Aim of the exercise —
The complete listing should be copied out exactly.

Data supplied START

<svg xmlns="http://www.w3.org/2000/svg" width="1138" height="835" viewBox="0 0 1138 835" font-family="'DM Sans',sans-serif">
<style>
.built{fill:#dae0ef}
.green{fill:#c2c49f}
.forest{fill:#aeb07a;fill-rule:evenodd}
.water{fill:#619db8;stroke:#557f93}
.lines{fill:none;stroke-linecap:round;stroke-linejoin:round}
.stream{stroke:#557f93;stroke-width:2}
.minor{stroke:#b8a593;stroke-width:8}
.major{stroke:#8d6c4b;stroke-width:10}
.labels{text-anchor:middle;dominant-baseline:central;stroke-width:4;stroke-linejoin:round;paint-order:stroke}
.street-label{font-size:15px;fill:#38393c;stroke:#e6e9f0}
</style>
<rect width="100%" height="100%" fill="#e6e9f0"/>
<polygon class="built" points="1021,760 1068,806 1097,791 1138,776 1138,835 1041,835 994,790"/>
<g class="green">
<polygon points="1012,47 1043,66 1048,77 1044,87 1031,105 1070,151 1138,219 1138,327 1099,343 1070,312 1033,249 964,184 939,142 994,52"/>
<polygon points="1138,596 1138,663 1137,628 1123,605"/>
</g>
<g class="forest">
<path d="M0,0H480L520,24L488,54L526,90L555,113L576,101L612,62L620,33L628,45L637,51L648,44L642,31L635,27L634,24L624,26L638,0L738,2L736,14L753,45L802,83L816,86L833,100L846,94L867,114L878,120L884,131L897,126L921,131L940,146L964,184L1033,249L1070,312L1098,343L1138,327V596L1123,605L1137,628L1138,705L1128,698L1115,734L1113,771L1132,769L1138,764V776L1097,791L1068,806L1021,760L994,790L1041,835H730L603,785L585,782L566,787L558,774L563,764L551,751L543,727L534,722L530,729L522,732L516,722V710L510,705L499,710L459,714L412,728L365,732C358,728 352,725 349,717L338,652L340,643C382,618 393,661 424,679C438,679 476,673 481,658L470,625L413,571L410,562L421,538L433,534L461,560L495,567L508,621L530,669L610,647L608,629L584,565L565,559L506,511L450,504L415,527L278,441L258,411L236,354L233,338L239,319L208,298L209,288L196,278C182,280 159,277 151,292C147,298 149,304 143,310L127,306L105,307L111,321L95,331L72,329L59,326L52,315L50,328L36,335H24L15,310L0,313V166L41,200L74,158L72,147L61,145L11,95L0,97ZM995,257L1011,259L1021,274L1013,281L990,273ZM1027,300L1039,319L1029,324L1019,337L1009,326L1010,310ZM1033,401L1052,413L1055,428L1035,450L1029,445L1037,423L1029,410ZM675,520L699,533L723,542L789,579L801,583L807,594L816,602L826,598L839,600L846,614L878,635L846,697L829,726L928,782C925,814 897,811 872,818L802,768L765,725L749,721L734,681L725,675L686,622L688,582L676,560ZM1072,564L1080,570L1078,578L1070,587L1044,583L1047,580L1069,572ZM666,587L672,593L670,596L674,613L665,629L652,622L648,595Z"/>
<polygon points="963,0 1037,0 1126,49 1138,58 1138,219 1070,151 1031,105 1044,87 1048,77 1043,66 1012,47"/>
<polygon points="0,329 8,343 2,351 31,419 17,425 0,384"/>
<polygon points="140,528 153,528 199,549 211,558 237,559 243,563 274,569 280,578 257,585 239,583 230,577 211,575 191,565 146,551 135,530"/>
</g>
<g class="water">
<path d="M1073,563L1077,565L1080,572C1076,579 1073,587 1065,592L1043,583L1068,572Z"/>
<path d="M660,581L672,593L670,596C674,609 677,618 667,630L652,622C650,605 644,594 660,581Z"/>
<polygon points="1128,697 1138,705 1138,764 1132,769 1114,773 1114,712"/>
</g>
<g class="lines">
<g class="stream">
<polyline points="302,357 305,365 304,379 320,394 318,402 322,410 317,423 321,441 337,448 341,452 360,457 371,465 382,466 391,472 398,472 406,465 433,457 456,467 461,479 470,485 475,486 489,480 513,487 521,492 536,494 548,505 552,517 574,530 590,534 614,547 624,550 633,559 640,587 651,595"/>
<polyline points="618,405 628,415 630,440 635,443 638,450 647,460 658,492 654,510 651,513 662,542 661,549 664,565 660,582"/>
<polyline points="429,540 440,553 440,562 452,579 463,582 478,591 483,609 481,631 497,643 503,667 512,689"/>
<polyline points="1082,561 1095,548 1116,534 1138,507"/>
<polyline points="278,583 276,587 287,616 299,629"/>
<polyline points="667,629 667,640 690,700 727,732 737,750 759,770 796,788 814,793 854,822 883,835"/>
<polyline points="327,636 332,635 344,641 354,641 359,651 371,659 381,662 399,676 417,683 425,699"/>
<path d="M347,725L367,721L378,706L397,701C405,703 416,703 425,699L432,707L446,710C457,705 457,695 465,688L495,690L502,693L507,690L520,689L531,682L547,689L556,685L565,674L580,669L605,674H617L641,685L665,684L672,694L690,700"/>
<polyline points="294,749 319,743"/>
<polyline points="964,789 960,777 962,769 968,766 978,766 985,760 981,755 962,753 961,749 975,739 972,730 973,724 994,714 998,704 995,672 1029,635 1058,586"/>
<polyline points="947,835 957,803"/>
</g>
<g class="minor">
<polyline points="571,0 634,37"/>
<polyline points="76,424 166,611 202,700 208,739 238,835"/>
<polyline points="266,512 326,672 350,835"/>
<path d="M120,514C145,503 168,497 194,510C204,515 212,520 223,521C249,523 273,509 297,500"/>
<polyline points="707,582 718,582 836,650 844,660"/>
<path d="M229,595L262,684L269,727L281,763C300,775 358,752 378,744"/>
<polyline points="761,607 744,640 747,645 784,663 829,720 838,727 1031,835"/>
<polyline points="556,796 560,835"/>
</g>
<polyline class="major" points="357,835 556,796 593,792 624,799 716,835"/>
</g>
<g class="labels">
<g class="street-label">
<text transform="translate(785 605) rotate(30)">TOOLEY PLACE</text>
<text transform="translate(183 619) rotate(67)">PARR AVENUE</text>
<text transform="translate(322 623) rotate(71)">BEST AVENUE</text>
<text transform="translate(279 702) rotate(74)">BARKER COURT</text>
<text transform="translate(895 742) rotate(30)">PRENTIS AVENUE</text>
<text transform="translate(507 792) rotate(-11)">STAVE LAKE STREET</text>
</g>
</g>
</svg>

Data supplied END

Response to the task —
<svg xmlns="http://www.w3.org/2000/svg" width="1138" height="835" viewBox="0 0 1138 835" font-family="'DM Sans',sans-serif">
<style>
.built{fill:#dae0ef}
.green{fill:#c2c49f}
.forest{fill:#aeb07a;fill-rule:evenodd}
.water{fill:#619db8;stroke:#557f93}
.lines{fill:none;stroke-linecap:round;stroke-linejoin:round}
.stream{stroke:#557f93;stroke-width:2}
.minor{stroke:#b8a593;stroke-width:8}
.major{stroke:#8d6c4b;stroke-width:10}
.labels{text-anchor:middle;dominant-baseline:central;stroke-width:4;stroke-linejoin:round;paint-order:stroke}
.street-label{font-size:15px;fill:#38393c;stroke:#e6e9f0}
</style>
<rect width="100%" height="100%" fill="#e6e9f0"/>
<polygon class="built" points="1021,760 1068,806 1097,791 1138,776 1138,835 1041,835 994,790"/>
<g class="green">
<polygon points="1012,47 1043,66 1048,77 1044,87 1031,105 1070,151 1138,219 1138,327 1099,343 1070,312 1033,249 964,184 939,142 994,52"/>
<polygon points="1138,596 1138,663 1137,628 1123,605"/>
</g>
<g class="forest">
<path d="M0,0H480L520,24L488,54L526,90L555,113L576,101L612,62L620,33L628,45L637,51L648,44L642,31L635,27L634,24L624,26L638,0L738,2L736,14L753,45L802,83L816,86L833,100L846,94L867,114L878,120L884,131L897,126L921,131L940,146L964,184L1033,249L1070,312L1098,343L1138,327V596L1123,605L1137,628L1138,705L1128,698L1115,734L1113,771L1132,769L1138,764V776L1097,791L1068,806L1021,760L994,790L1041,835H730L603,785L585,782L566,787L558,774L563,764L551,751L543,727L534,722L530,729L522,732L516,722V710L510,705L499,710L459,714L412,728L365,732C358,728 352,725 349,717L338,652L340,643C382,618 393,661 424,679C438,679 476,673 481,658L470,625L413,571L410,562L421,538L433,534L461,560L495,567L508,621L530,669L610,647L608,629L584,565L565,559L506,511L450,504L415,527L278,441L258,411L236,354L233,338L239,319L208,298L209,288L196,278C182,280 159,277 151,292C147,298 149,304 143,310L127,306L105,307L111,321L95,331L72,329L59,326L52,315L50,328L36,335H24L15,310L0,313V166L41,200L74,158L72,147L61,145L11,95L0,97ZM995,257L1011,259L1021,274L1013,281L990,273ZM1027,300L1039,319L1029,324L1019,337L1009,326L1010,310ZM1033,401L1052,413L1055,428L1035,450L1029,445L1037,423L1029,410ZM675,520L699,533L723,542L789,579L801,583L807,594L816,602L826,598L839,600L846,614L878,635L846,697L829,726L928,782C925,814 897,811 872,818L802,768L765,725L749,721L734,681L725,675L686,622L688,582L676,560ZM1072,564L1080,570L1078,578L1070,587L1044,583L1047,580L1069,572ZM666,587L672,593L670,596L674,613L665,629L652,622L648,595Z"/>
<polygon points="963,0 1037,0 1126,49 1138,58 1138,219 1070,151 1031,105 1044,87 1048,77 1043,66 1012,47"/>
<polygon points="0,329 8,343 2,351 31,419 17,425 0,384"/>
<polygon points="140,528 153,528 199,549 211,558 237,559 243,563 274,569 280,578 257,585 239,583 230,577 211,575 191,565 146,551 135,530"/>
</g>
<g class="water">
<path d="M1073,563L1077,565L1080,572C1076,579 1073,587 1065,592L1043,583L1068,572Z"/>
<path d="M660,581L672,593L670,596C674,609 677,618 667,630L652,622C650,605 644,594 660,581Z"/>
<polygon points="1128,697 1138,705 1138,764 1132,769 1114,773 1114,712"/>
</g>
<g class="lines">
<g class="stream">
<polyline points="302,357 305,365 304,379 320,394 318,402 322,410 317,423 321,441 337,448 341,452 360,457 371,465 382,466 391,472 398,472 406,465 433,457 456,467 461,479 470,485 475,486 489,480 513,487 521,492 536,494 548,505 552,517 574,530 590,534 614,547 624,550 633,559 640,587 651,595"/>
<polyline points="618,405 628,415 630,440 635,443 638,450 647,460 658,492 654,510 651,513 662,542 661,549 664,565 660,582"/>
<polyline points="429,540 440,553 440,562 452,579 463,582 478,591 483,609 481,631 497,643 503,667 512,689"/>
<polyline points="1082,561 1095,548 1116,534 1138,507"/>
<polyline points="278,583 276,587 287,616 299,629"/>
<polyline points="667,629 667,640 690,700 727,732 737,750 759,770 796,788 814,793 854,822 883,835"/>
<polyline points="327,636 332,635 344,641 354,641 359,651 371,659 381,662 399,676 417,683 425,699"/>
<path d="M347,725L367,721L378,706L397,701C405,703 416,703 425,699L432,707L446,710C457,705 457,695 465,688L495,690L502,693L507,690L520,689L531,682L547,689L556,685L565,674L580,669L605,674H617L641,685L665,684L672,694L690,700"/>
<polyline points="294,749 319,743"/>
<polyline points="964,789 960,777 962,769 968,766 978,766 985,760 981,755 962,753 961,749 975,739 972,730 973,724 994,714 998,704 995,672 1029,635 1058,586"/>
<polyline points="947,835 957,803"/>
</g>
<g class="minor">
<polyline points="571,0 634,37"/>
<polyline points="76,424 166,611 202,700 208,739 238,835"/>
<polyline points="266,512 326,672 350,835"/>
<path d="M120,514C145,503 168,497 194,510C204,515 212,520 223,521C249,523 273,509 297,500"/>
<polyline points="707,582 718,582 836,650 844,660"/>
<path d="M229,595L262,684L269,727L281,763C300,775 358,752 378,744"/>
<polyline points="761,607 744,640 747,645 784,663 829,720 838,727 1031,835"/>
<polyline points="556,796 560,835"/>
</g>
<polyline class="major" points="357,835 556,796 593,792 624,799 716,835"/>
</g>
<g class="labels">
<g class="street-label">
<text transform="translate(785 605) rotate(30)">TOOLEY PLACE</text>
<text transform="translate(183 619) rotate(67)">PARR AVENUE</text>
<text transform="translate(322 623) rotate(71)">BEST AVENUE</text>
<text transform="translate(279 702) rotate(74)">BARKER COURT</text>
<text transform="translate(895 742) rotate(30)">PRENTIS AVENUE</text>
<text transform="translate(507 792) rotate(-11)">STAVE LAKE STREET</text>
</g>
</g>
</svg>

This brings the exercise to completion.